We need to figure out as many tricks as possible to get better sleep because we don’t want to go on a mission to Mars and come to our potential new home all grumpy and moody. Plus, people who will go on these special space missions won’t have as much space as astronauts on the ISS. Their quarters may not be like the comfortable bedrooms they have back on Earth. But they will still be dark, quiet, and, best of all, private.
At the same time, say goodbye to privacy on your way to the Moon! On such missions, there will be less space for crew members to sleep. It will be like camping with your friends, but with not enough tents. And imagine jet lag in space! It usually hits astronauts even before they get to the space station. To help with this, they start adjusting their sleep schedules a few days before they launch into space. They change their sleeping and waking times to match the time of day and time zone of their launch location.
Once they reach the space station, where astronauts from different countries work together, they all switch to using a common time called Greenwich Mean Time (GMT). This helps everyone synchronize their schedules because it’s a middle-ground time that can be easily understood by people from different parts of the world. So, to help crew members have better sleep, scientists have simulated space missions on Earth. They have a special habitat called HERA at Johnson Space Center, which is almost the same size as a lunar base or spacecraft. Crews live there for certain periods, and researchers study their sleep patterns and performance.
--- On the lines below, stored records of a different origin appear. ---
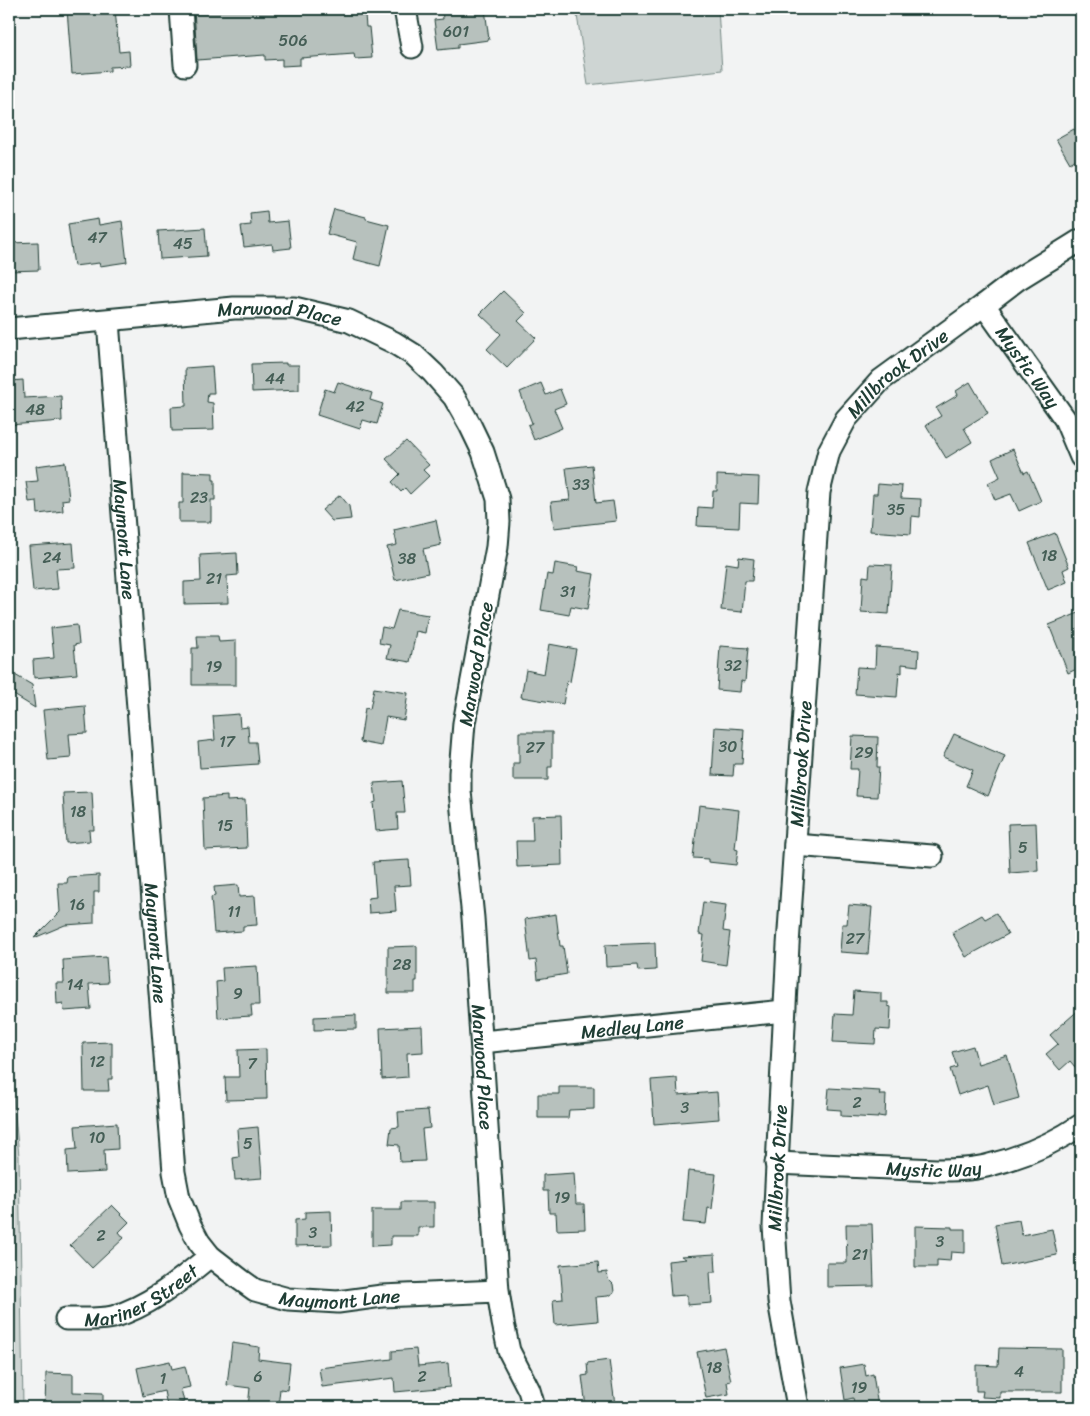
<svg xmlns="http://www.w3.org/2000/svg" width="1090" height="1416" viewBox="0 0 1090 1416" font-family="Sriracha,sans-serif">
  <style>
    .green { fill: #ced5d3; stroke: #768984 }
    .building { fill: #b7c1bd; stroke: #1f3d34 }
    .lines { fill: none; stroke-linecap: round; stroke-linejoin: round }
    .minor-casing { stroke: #1f3d34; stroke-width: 25 }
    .minor { stroke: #fff; stroke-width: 21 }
    .labels { text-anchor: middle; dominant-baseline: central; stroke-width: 4; stroke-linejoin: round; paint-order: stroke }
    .number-label { font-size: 16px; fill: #455e56 }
    .street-label { font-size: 19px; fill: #1f3d34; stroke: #fff }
  </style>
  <rect width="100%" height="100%" fill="#f2f3f3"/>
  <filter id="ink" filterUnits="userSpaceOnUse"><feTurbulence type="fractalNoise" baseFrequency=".02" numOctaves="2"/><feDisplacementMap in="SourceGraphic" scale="10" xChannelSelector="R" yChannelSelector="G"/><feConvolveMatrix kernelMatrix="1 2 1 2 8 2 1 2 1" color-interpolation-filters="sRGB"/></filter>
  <g filter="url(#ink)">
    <!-- green -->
    <g class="green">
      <polygon points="576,9 718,9 722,70 588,85"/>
      <polygon points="9,1054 19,1156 23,1407 9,1407"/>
    </g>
    <!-- building -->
    <g class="building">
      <polygon points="67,9 96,9 96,10 115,9 119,52 129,51 130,66 110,67 110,71 72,74"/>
      <polygon points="194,9 362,9 362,16 365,15 366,27 369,27 372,58 355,59 354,54 300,58 300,65 282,66 282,59 265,60 265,55 197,60"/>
      <polygon points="442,9 485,9 489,40 458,44 458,48 438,50 434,20 443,19"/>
      <polygon points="1074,129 1077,133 1081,131 1081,156 1070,163 1056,139"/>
      <polygon points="334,209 366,217 366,219 389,225 380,266 353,259 357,242 327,234"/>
      <polygon points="267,211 268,223 288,221 291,248 273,250 272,244 244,247 241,226 251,225 250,213"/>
      <polygon points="98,219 99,225 122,221 127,262 100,266 99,263 74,266 68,224"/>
      <polygon points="205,228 207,256 160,259 158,231"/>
      <polygon points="38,242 39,270 9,271 9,243"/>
      <polygon points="503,291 526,313 518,321 536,338 507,368 487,349 501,334 480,314"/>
      <polygon points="286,363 286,365 299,365 299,390 252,392 251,364"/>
      <polygon points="212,366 214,393 208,393 207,402 213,403 214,430 172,431 171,407 186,406 185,368"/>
      <polygon points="23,380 24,398 61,396 62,421 9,425 9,381"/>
      <polygon points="338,382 372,393 370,400 383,404 377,424 363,420 360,429 317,415 325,389 334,392"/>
      <polygon points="970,382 988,413 964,428 972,442 946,458 926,425 941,416 936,408 958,395 956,391"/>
      <polygon points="541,383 546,395 560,389 566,404 554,409 562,428 534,440 528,425 532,423 520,392"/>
      <polygon points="406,441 429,465 423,470 429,476 410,494 405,488 401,492 392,482 400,474 386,459"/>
      <polygon points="1013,449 1024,473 1028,471 1041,501 1019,511 1011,494 995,500 988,483 1000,477 992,459"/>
      <polygon points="65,462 69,499 62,500 63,511 38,514 37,501 29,502 26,482 38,481 36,466"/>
      <polygon points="592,465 596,503 613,501 616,521 554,528 551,502 570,500 566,468"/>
      <polygon points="183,472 213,473 213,480 215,480 215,500 211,500 211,522 179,522 179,503 183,503"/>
      <polygon points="717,475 759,477 758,504 740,503 739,528 697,526 698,507 712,508 713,491 717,491"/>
      <polygon points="878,484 902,486 901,498 921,499 920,517 912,516 911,534 870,531 873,494 877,494"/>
      <polygon points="340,495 349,506 351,519 332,521 322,510"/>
      <polygon points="436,520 441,545 423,549 428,573 395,580 387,547 397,545 394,530"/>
      <polygon points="1055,533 1069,567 1063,570 1067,582 1048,590 1029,543"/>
      <polygon points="73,543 75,568 56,569 58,589 33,591 29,546"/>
      <polygon points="237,553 238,575 227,576 228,603 184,604 184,582 201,581 200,555"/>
      <polygon points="739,557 754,559 752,581 745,581 742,612 721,610 726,563 738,565"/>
      <polygon points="555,563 578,567 577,571 594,574 588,609 571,606 569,615 541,610 547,574 553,575"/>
      <polygon points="870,564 892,565 889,614 861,612 863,576 869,577"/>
      <polygon points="398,610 428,615 425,633 416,631 410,662 387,658 390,645 379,643 382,627 392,629"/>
      <polygon points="1081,612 1081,667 1068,673 1049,625"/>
      <polygon points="77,625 79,644 74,645 77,674 34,678 33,660 54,658 51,628"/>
      <polygon points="197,636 218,636 219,642 236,641 236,685 192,685 192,648 198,648"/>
      <polygon points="549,644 576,649 570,682 567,681 563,704 521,697 526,670 544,674"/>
      <polygon points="720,646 748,648 745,682 741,681 740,692 717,690"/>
      <polygon points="876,647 919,650 918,666 902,664 902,673 899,672 897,697 855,694 857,667 875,668"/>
      <polygon points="15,675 32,685 35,708 9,692 9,685"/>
      <polygon points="374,688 408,693 404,720 386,717 381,746 360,742 365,708 370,709"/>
      <polygon points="85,706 87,733 69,734 71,758 48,760 43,710"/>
      <polygon points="239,714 240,727 248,726 249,742 256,742 258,764 200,768 198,742 215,740 213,716"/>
      <polygon points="715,727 744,729 742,764 734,764 733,776 712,775"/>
      <polygon points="519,732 552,732 552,767 548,767 548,780 513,780 513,763 519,763"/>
      <polygon points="954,734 1005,756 988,796 966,786 973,770 943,757"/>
      <polygon points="852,736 878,737 877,767 879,767 877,797 856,796 858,769 850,769"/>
      <polygon points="402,781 405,813 397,813 398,829 376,831 373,803 376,802 374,783"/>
      <polygon points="92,792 94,830 89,830 90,841 66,843 63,793"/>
      <polygon points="227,796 227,801 245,800 247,848 205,850 203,798"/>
      <polygon points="699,805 739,810 735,849 738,850 736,865 708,862 708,859 693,858"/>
      <polygon points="561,815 562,865 517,867 516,841 533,841 532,816"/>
      <polygon points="1036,823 1038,871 1010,873 1008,824"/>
      <polygon points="409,860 411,885 394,886 396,911 369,913 368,898 376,897 373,862"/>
      <polygon points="99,875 99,892 94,892 94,923 65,925 34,938 60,912 58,883 67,883 68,877"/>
      <polygon points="238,885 239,897 255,896 257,925 243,926 243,931 214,933 211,897 215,896 214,887"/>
      <polygon points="703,902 726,905 723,931 730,932 726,965 701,961 704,935 699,934"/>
      <polygon points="849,905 872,907 868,954 840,952 842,924 847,924"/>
      <polygon points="996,913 1008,934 966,957 952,932 982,915 985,919"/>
      <polygon points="556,914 560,946 563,946 567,974 538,979 536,960 530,961 525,919"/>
      <polygon points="655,943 656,970 638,971 637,965 606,967 605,945"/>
      <polygon points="417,946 417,981 415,981 415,993 388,993 388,947"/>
      <polygon points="106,957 108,983 89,984 91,1009 64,1011 63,1003 57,1004 56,983 64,983 63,960"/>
      <polygon points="257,966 259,1005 251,1005 252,1016 218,1018 216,982 223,981 222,968"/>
      <polygon points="854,991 881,993 881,1002 888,1002 888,1006 891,1007 890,1030 876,1029 875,1044 833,1042 835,1014 852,1015"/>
      <polygon points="1081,1008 1081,1074 1070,1061 1060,1070 1046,1054 1058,1044 1050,1035"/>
      <polygon points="356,1015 356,1029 314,1030 314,1017"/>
      <polygon points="422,1026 423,1052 407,1053 408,1077 382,1079 380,1028"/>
      <polygon points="112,1042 112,1079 108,1079 109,1091 84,1091 83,1043"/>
      <polygon points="973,1046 978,1064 1007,1055 1019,1098 994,1105 988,1085 958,1095 950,1069 957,1067 952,1052"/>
      <polygon points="266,1049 267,1099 226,1100 225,1077 239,1077 238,1050"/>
      <polygon points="677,1078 678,1095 717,1092 719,1119 654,1124 651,1080"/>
      <polygon points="559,1087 594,1087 594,1109 569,1110 568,1118 538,1118 538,1094 559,1094"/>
      <polygon points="829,1088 880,1091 879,1095 886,1095 885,1117 878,1116 878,1118 841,1116 841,1110 827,1109"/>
      <polygon points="428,1110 430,1128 422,1129 425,1161 400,1162 399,1145 389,1144 391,1128 399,1127 398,1112"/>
      <polygon points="117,1123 118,1149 104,1150 105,1172 68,1174 67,1150 77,1149 75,1126"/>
      <polygon points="258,1127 262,1178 235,1180 233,1158 239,1157 237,1129"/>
      <polygon points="688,1171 716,1174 712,1209 708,1208 706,1224 683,1222"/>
      <polygon points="574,1173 576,1204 584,1204 585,1229 557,1230 556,1213 549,1213 548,1191 543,1191 543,1175"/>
      <polygon points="401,1202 434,1202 434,1227 418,1227 418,1236 391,1236 391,1245 372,1246 372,1210 401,1210"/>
      <polygon points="112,1205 129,1222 119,1232 124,1238 92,1268 70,1245"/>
      <polygon points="331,1211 332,1245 295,1246 295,1220 305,1219 305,1212"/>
      <polygon points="1019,1220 1022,1235 1052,1229 1057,1255 1002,1266 995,1224"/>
      <polygon points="846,1224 872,1224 874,1286 827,1287 827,1263 847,1263"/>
      <polygon points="915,1226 952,1227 952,1229 965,1229 965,1253 951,1252 950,1261 937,1260 937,1267 915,1267"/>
      <polygon points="715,1254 716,1272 710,1272 712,1303 687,1305 687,1295 671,1296 668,1261 686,1259 681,1256"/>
      <polygon points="598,1262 599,1273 607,1272 608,1279 613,1284 614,1292 608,1296 596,1297 598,1321 555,1325 553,1300 563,1299 560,1265"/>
      <polygon points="232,1343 259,1347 258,1359 290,1363 287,1390 280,1389 278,1407 248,1407 250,1388 227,1385"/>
      <polygon points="724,1347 731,1381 727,1382 729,1394 706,1398 697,1352"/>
      <polygon points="999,1348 1062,1349 1062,1392 1000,1392 1000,1398 982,1397 983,1391 976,1391 976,1365 998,1366"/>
      <polygon points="416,1349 418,1366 448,1363 450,1387 395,1392 394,1378 322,1387 319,1368 392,1359 392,1351"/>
      <polygon points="609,1360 615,1405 586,1407 582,1376 588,1375 587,1363"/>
      <polygon points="170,1361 172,1369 185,1366 190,1387 181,1389 184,1402 167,1406 164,1391 143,1396 137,1368"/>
      <polygon points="864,1364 866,1376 873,1374 878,1407 855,1407 853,1398 845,1400 840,1368"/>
      <polygon points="46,1373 73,1374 73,1392 103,1393 103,1407 45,1407"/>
    </g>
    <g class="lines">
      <!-- minor casing -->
      <g class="minor-casing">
        <g id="minor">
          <polyline points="181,9 185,65"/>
          <polyline points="405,9 412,47"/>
          <path id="s1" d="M 984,305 L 1065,419 L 1081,457"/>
          <path id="s2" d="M 108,321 L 174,1172 L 179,1198 L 190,1225 L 199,1242 L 210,1256 L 241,1280 L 255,1290 L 288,1299 L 338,1302 L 382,1296 L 498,1291"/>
          <path id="s3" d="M 9,329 L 234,308 L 294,308 L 349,321 L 393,342 L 414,355 L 433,373 L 454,397 L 470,425 L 483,452 L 498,499 L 499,522 L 497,547 L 464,723 L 460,773 L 460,791 L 473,918 L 498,1291 L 503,1323 L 509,1351 L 529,1390 L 534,1407"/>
          <polyline points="795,845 932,856"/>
          <path id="s4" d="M 482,1042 L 784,1011"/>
          <path id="s5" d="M 776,1163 L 936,1170 C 953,1170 970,1170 986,1166 C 1019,1158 1053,1144 1081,1125"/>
          <path id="s6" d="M 66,1319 C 79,1319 101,1320 113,1317 C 152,1305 179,1281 210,1256"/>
          <path id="s7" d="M 798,1407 L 779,1301 L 774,1226 L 788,945 L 819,492 L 829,451 L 846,419 L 881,380 L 984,305 L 1018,279 L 1081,240"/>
        </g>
      </g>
      <!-- minor -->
      <use href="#minor" class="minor"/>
    </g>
  </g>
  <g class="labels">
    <!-- number labels -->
    <g class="number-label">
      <text x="456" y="31">601</text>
      <text x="293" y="40">506</text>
      <text x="97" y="237">47</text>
      <text x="183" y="243">45</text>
      <text x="275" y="378">44</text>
      <text x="355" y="406">42</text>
      <text x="35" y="409">48</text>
      <text x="581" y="484">33</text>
      <text x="199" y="497">23</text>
      <text x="896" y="509">35</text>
      <text x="1049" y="555">18</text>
      <text x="52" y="557">24</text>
      <text x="407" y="558">38</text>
      <text x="214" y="578">21</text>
      <text x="568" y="591">31</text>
      <text x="733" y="665">32</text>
      <text x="214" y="666">19</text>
      <text x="227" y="741">17</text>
      <text x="728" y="746">30</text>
      <text x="535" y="747">27</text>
      <text x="864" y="752">29</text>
      <text x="78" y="811">18</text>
      <text x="225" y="825">15</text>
      <text x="1023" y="847">5</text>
      <text x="77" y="904">16</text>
      <text x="234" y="911">11</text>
      <text x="855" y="938">27</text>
      <text x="402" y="964">28</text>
      <text x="75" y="984">14</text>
      <text x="238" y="993">9</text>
      <text x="97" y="1061">12</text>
      <text x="252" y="1063">7</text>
      <text x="857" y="1102">2</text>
      <text x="685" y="1107">3</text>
      <text x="97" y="1137">10</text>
      <text x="248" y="1143">5</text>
      <text x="562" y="1197">19</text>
      <text x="313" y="1232">3</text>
      <text x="101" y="1235">2</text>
      <text x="940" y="1241">3</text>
      <text x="860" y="1254">21</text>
      <text x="714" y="1367">18</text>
      <text x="1019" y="1371">4</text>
      <text x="258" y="1376">6</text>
      <text x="422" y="1376">2</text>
      <text x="163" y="1378">1</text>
      <text x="859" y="1387">19</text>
    </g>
    <!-- street labels -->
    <g class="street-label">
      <text stroke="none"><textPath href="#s3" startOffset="272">Marwood Place</textPath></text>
      <text stroke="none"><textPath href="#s1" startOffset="76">Mystic Way</textPath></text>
      <text stroke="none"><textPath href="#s7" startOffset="1066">Millbrook Drive</textPath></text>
      <text stroke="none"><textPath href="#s2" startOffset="219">Maymont Lane</textPath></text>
      <text transform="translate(476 664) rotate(-80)">Marwood Place</text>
      <text stroke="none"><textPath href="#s7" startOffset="646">Millbrook Drive</textPath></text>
      <text stroke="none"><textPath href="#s2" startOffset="624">Maymont Lane</textPath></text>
      <text stroke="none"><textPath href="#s4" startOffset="151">Medley Lane</textPath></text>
      <text stroke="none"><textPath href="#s3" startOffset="1158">Marwood Place</textPath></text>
      <text stroke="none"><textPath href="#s5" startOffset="158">Mystic Way</textPath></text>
      <text stroke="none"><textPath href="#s7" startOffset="241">Millbrook Drive</textPath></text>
      <text stroke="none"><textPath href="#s6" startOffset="81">Mariner Street</textPath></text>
      <text stroke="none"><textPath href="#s2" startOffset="1089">Maymont Lane</textPath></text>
    </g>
  </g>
  <!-- margin -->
  <rect width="1090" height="1416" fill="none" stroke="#fff" stroke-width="30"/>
  <rect x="15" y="15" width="1060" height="1386" fill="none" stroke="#1f3d34" stroke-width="2" filter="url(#ink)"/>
</svg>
NASA is planning a cool experiment called the Crew Health and Performance Exploration Analog (CHAPEA). The first mission is supposed to start soon with four crew members — a commander, a medical officer, a flight engineer, and a science officer — living in a habitat called Mars Dune Alpha [at NASA’s Johnson Space Center]. They will live in the 3D-printed habitat and exercise, cook, clean, do other things, and collect data just like they would on the Red Planet. I mean, we still have a decade or two till the first human missions on Mars, but we better hurry and prepare well!